> [Problem statement]:
Repeat every line of the data exactly; the pictures stay out.

[Collected data entries]
┄┄┄┄┄┄┄┄┄┄

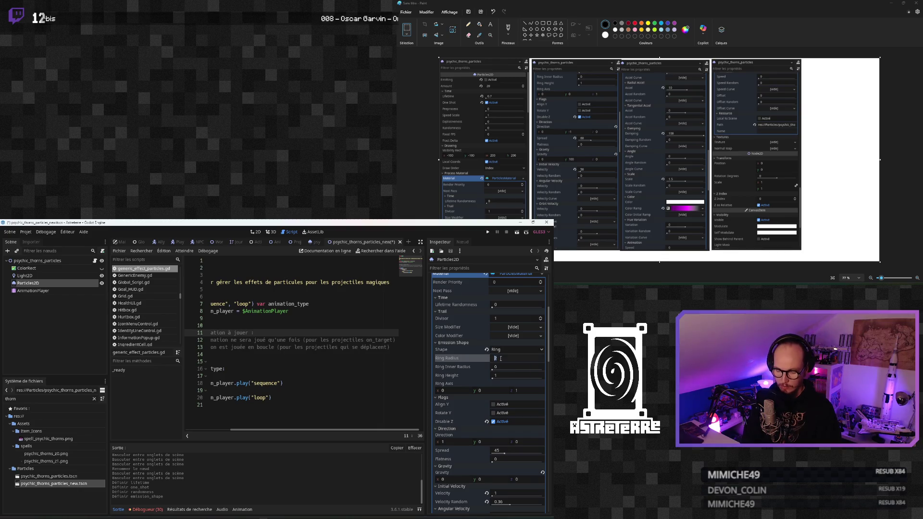
text(20)
key(Return)
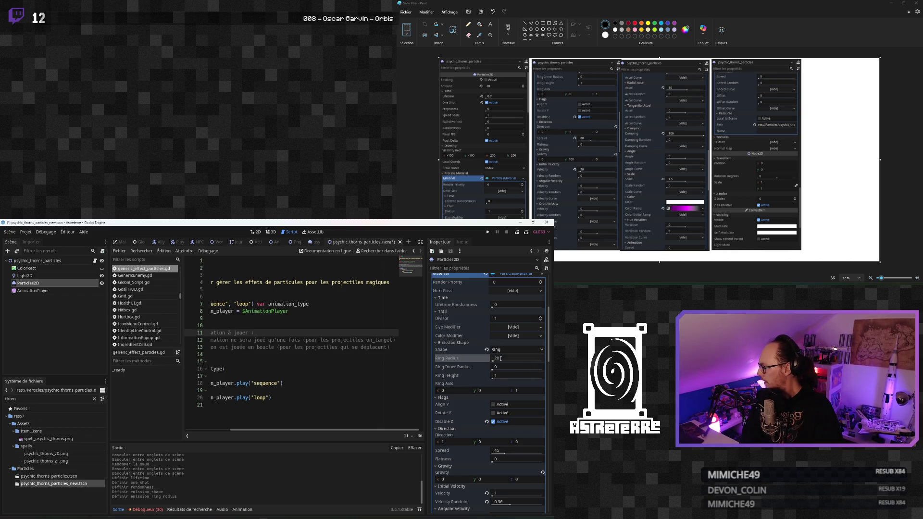
drag(548, 354, 545, 377)
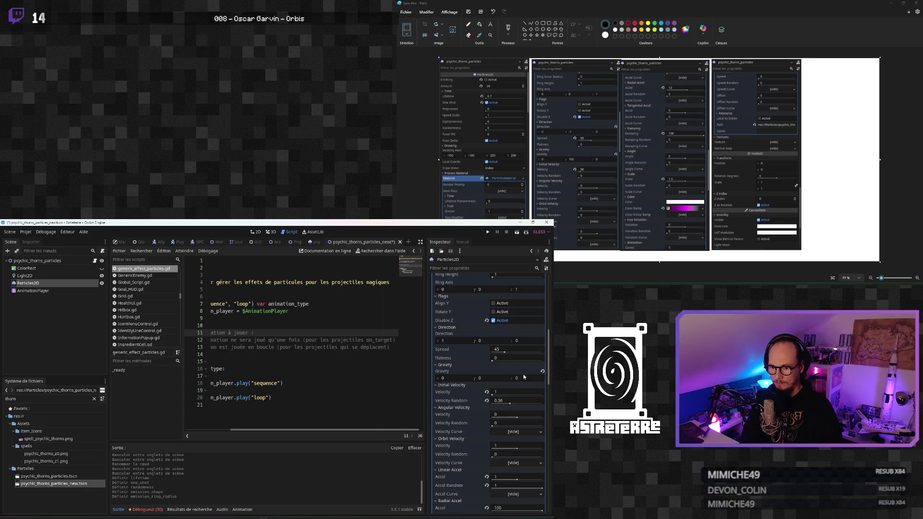
Step: Set direction to 0,-1, spread to 60 and gravity y to 100
click(461, 340)
text(0)
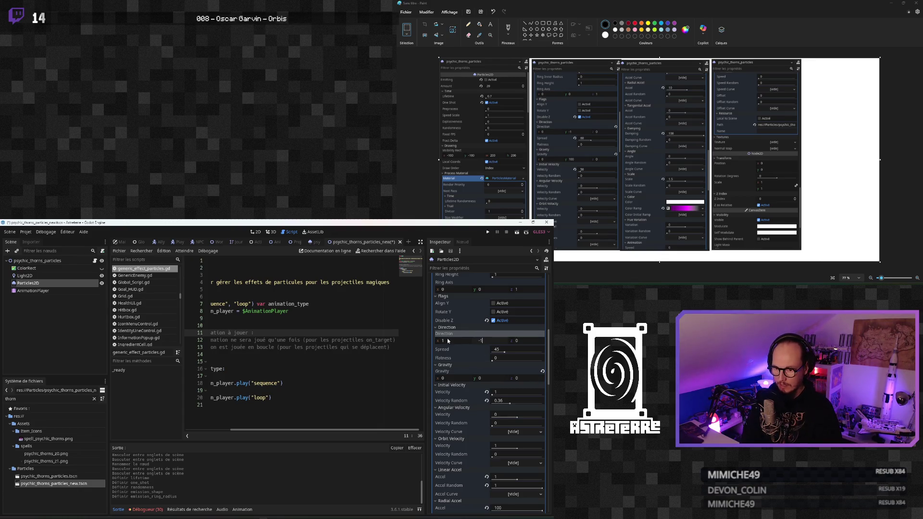
click(522, 339)
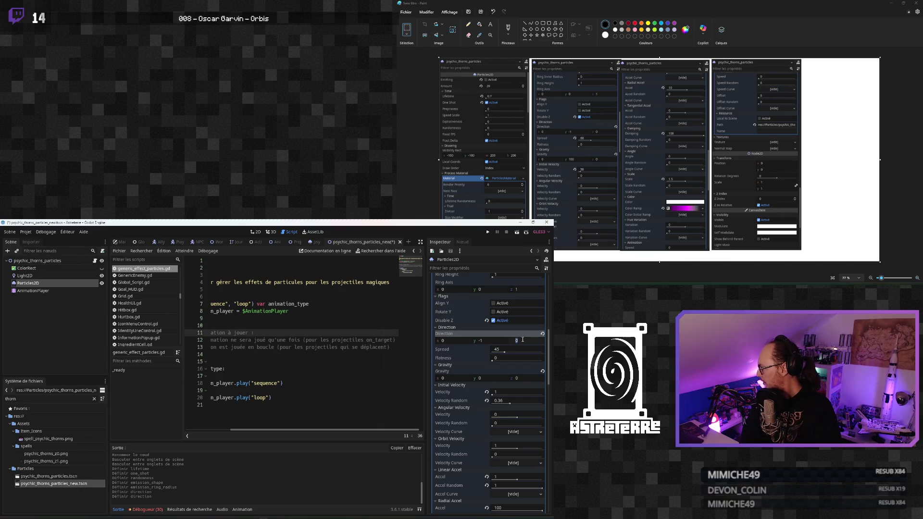
click(507, 351)
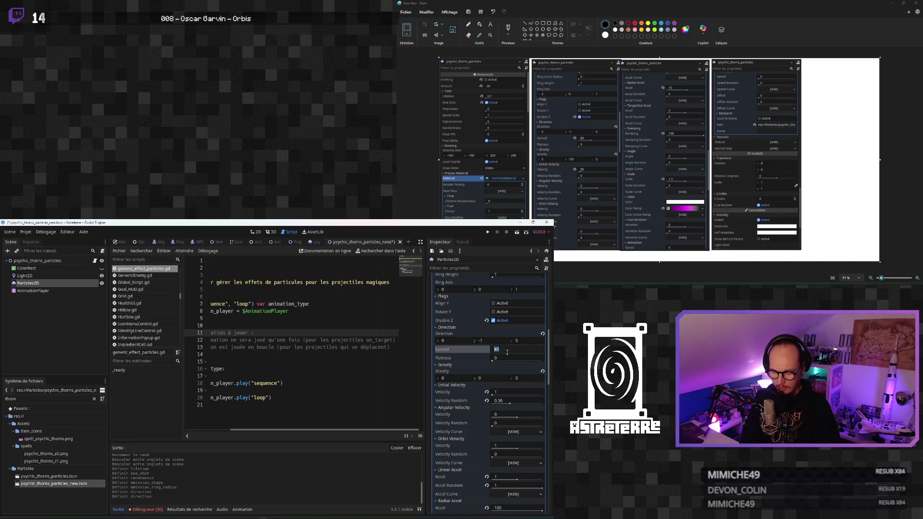
text(60)
key(Return)
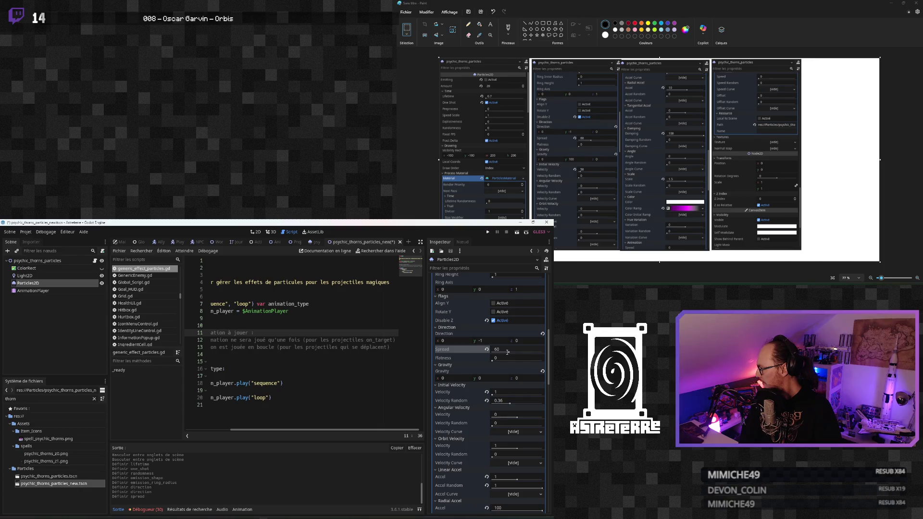
click(490, 378)
text(100)
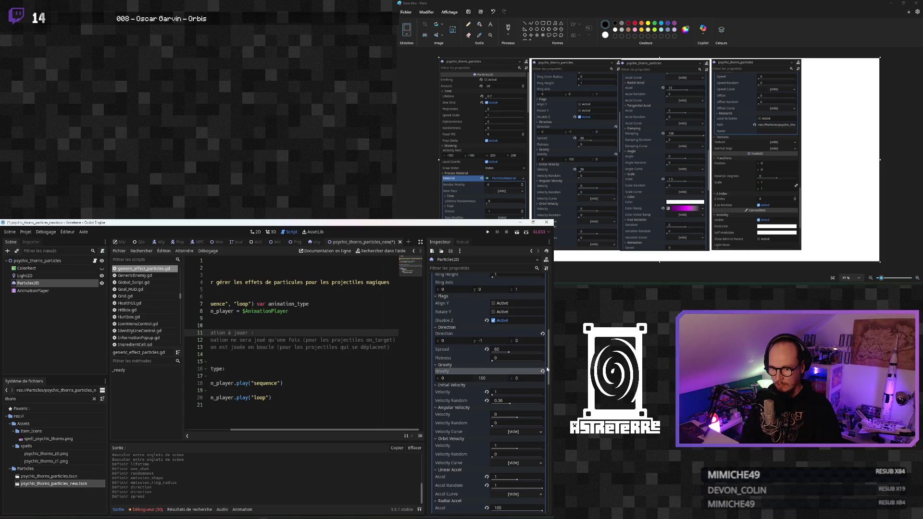
drag(547, 370, 547, 376)
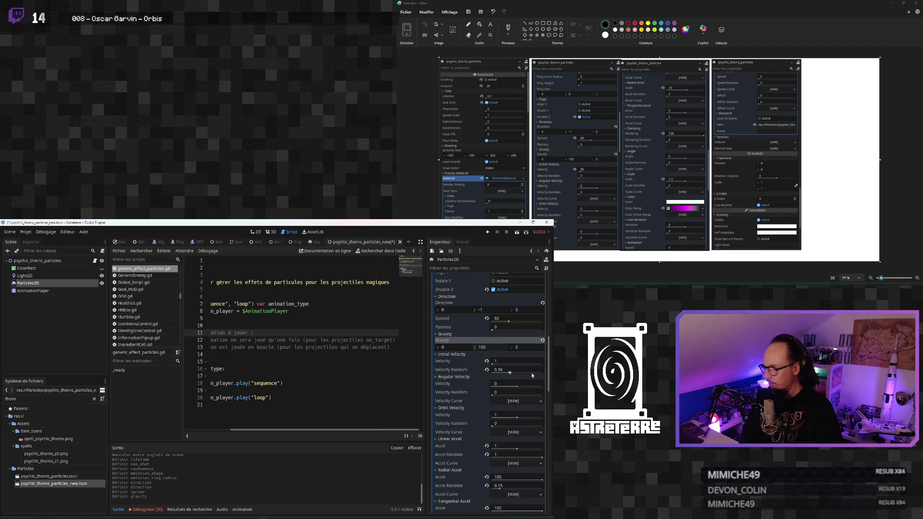
Step: Set initial velocity 50 with randomness 0, and linear acceleration 0 with randomness 0
click(501, 360)
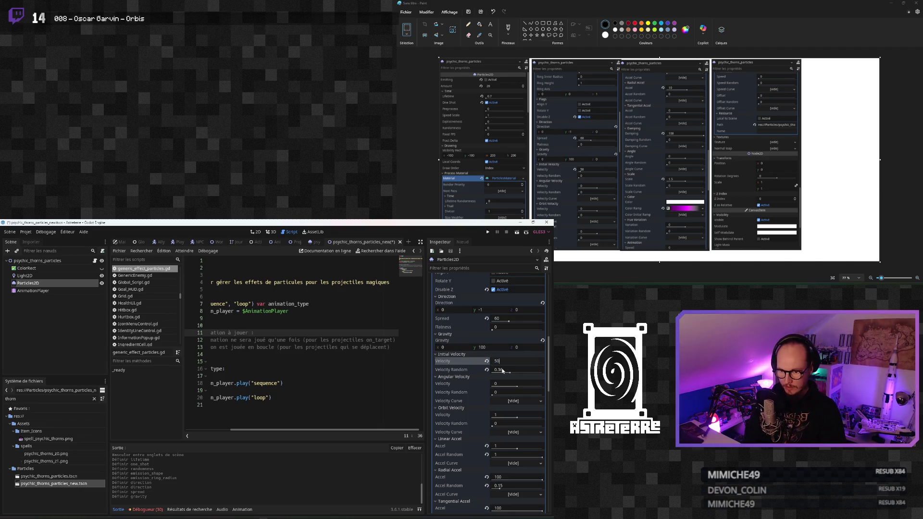
text(50)
click(527, 370)
text(0)
drag(548, 377, 549, 391)
click(501, 351)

┄┄┄┄┄┄┄┄┄┄

> [Written answer]:
text(20)
key(Return)
drag(548, 354, 545, 377)
Step: Set direction to 0,-1, spread to 60 and gravity y to 100
click(461, 340)
text(0)
click(522, 339)
click(507, 351)
text(60)
key(Return)
click(490, 378)
text(100)
drag(547, 370, 547, 376)
Step: Set initial velocity 50 with randomness 0, and linear acceleration 0 with randomness 0
click(501, 360)
text(50)
click(527, 370)
text(0)
drag(548, 377, 549, 391)
click(501, 351)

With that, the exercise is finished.